Populasi manusia terus bertambah banyak, maka sistem ekonominya juga ikut berkembang. Orang-orang yang menguasai lahan pertanian sangat luas menjadi tuan tanah dan bisa memiliki pekerja (budak) untuk menggarap lahan yang luas. Maka pada masa itu mulai dikenal sistem perbudakan (dimulai pada masa Kerajaan Romawi Kuno). Para tuan tanah (pada umumnya para bangsawan atau Aristokrat atau kerabat raja/penguasa) yang menguasai lahan yang luas memiliki pekerja (budak) yang bekerja mengabdi pada tuan tanah (The Lords). Para tuan tanah ini memiliki hak untuk menghukum para pekerja (budak) yang malas atau mencuri. Belum ada sistem hukum seperti sekarang ini. Perkataan raja (tuan tanah) itulah hukum. Dalam bahasa jawa dikenal istilah “sabdo pandito ratu” (perkataan raja itulah hukum).

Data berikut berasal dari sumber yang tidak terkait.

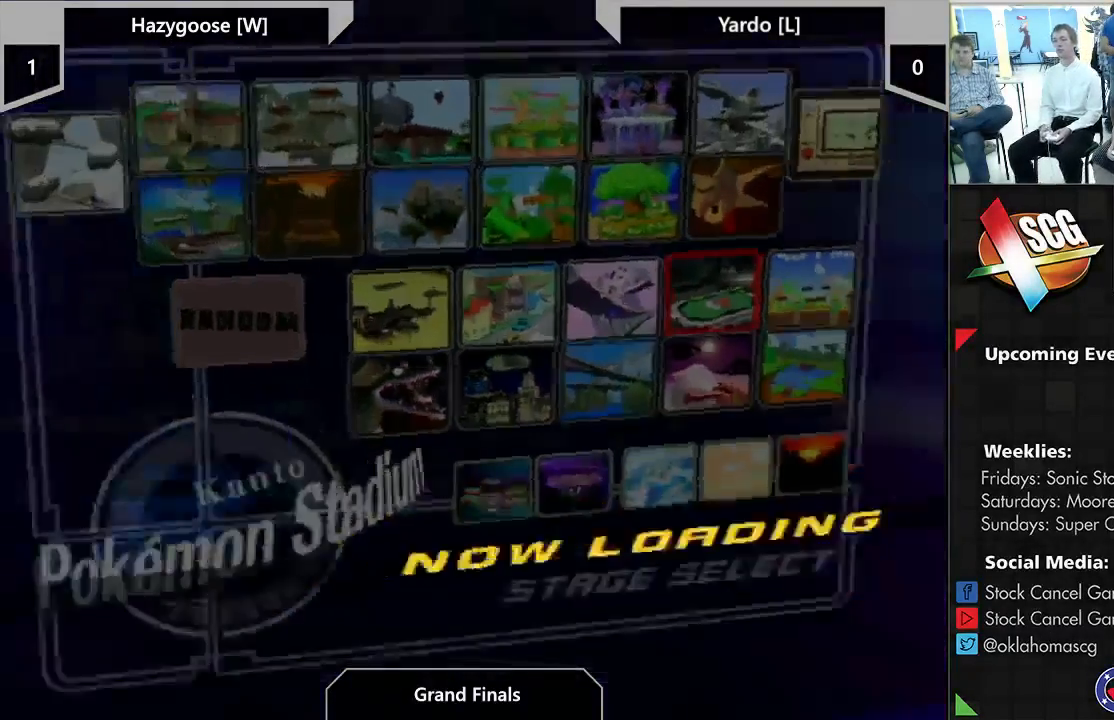
{"buttons": [], "left_stick": "center", "right_stick": "center", "events": [[17, "right_stick", "up-right"], [83, "right_stick", "left"], [150, "right_stick", "down-right"], [250, "right_stick", "up-left"], [333, "right_stick", "down-right"], [433, "right_stick", "up"], [500, "right_stick", "center"]]}
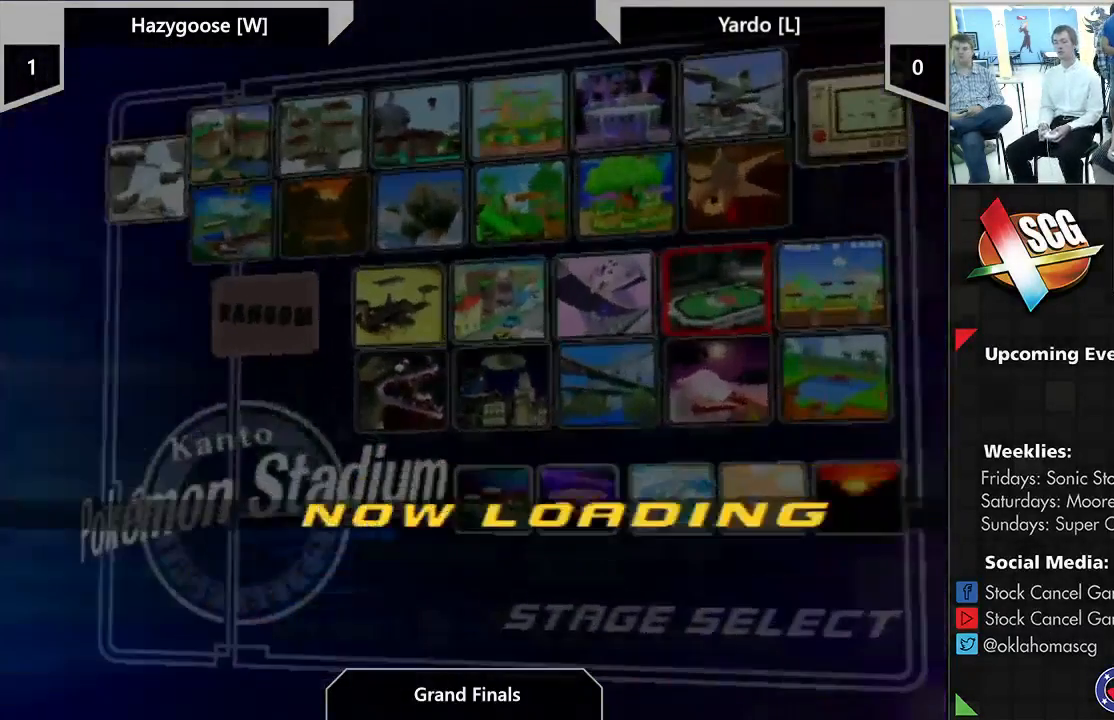
{"buttons": [], "left_stick": "center", "right_stick": "center", "events": []}
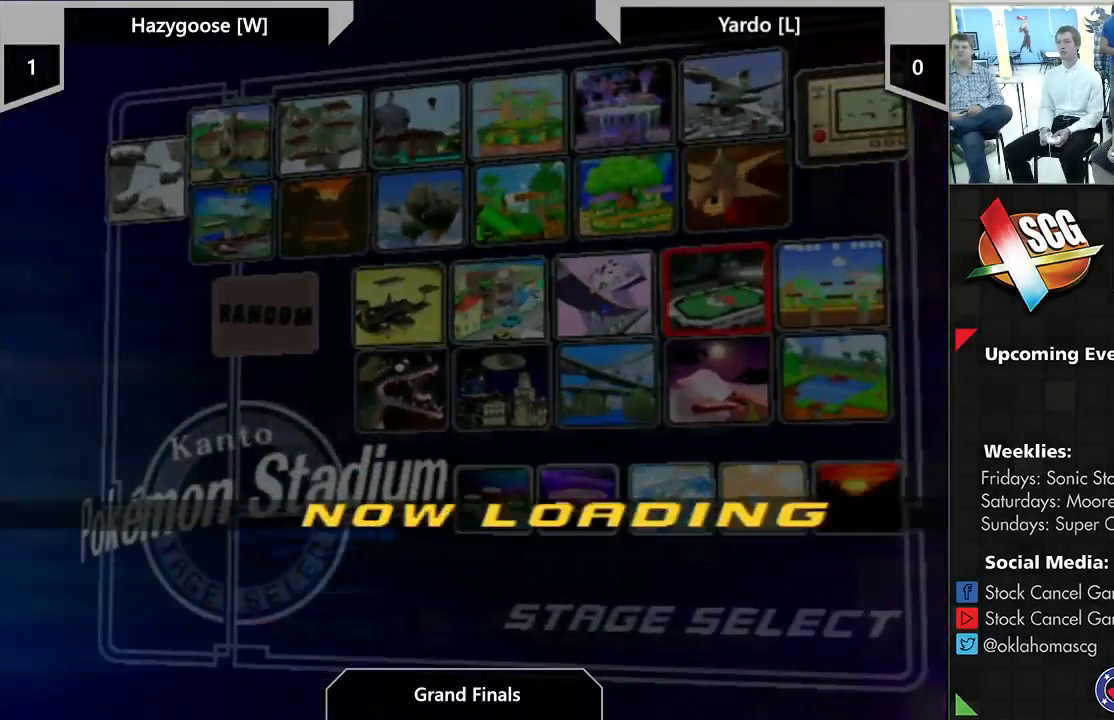
{"buttons": [], "left_stick": "center", "right_stick": "center", "events": []}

Sistem atau ideologi ekonomi ini disebut “feodalisme” (ada tuan tanah yang memiliki lahan luas dan pekerja/budak yang bekerja untuk “The Lords” dengan imbalan ala kadarnya untuk sekedar bertahan hidup). Pada era feodalisme ini, pemilik kekuasaan (power) sesungguhnya ada ditangan tuan tanah (The Lords).

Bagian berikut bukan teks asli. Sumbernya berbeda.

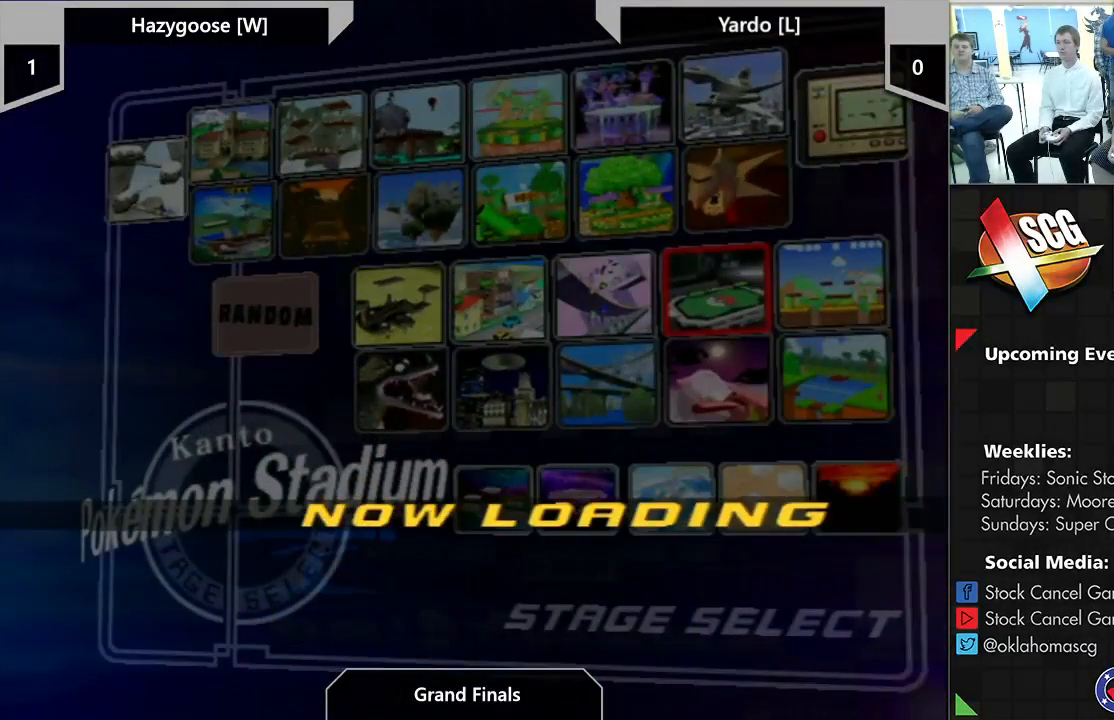
{"buttons": [], "left_stick": "center", "right_stick": "center", "events": []}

Setelah populasi manusia bertambah banyak dan membentuk bangsa yang berbeda-beda, sistem ekonomi berkembang menjadi “merchantilisme”. Perdagangan antar bangsa mulai digalakkan dan mulai timbul kebutuhan alat tukar dan media untuk menyimpan kekayaan. Emas dan perak sebagai logam mulia menjadi alat tukar perdangan sekaligus alat untuk menyimpan kekayaan yang disukai. Semakin banyak emas dan perak yang dimiliki, semakin kaya seseorang atau suatu bangsa. Era ini terjadi mulai abad 15 dimana bangsa-bangsa Eropa mulai mencari wilayah baru untuk dijadikan koloni guna mendapatkan komoditi perdagangan, emas dan perak. Maka era kolonialisai (penjajahan) dimulai. Ideologi merchantilisme menekankan pada pentingnya menguasai komoditas perdagangan, menjual ke bangsa-bangsa lain (ekspor) dan membatasi impor. Dengan demikian, untuk mencapai kemajuan ekonomi bangsa (kerajaan), harus terus menerus menjaga surplus perdagangan. Jika suatu bangsa (kerajaan) melakukan ekspor ke bangsa (kerajaan) lain dengan nilai 100 dan impor hanya 50, maka selisihnya harus dibayar dengan logam mulia (emas atau perak). Semakin banyak surplus perdagangan, semakain banyak cadangan emas (perak) yang dimiliki, semakin kaya bangsa (kerajaan) tersebut sehingga bisa membiayai perang untuk memperluas wilayahnya. Pada era merchantilisme ini, pemilik kekuasaan (power) sesungguhnya ada ditangan para pedagang (Merchant).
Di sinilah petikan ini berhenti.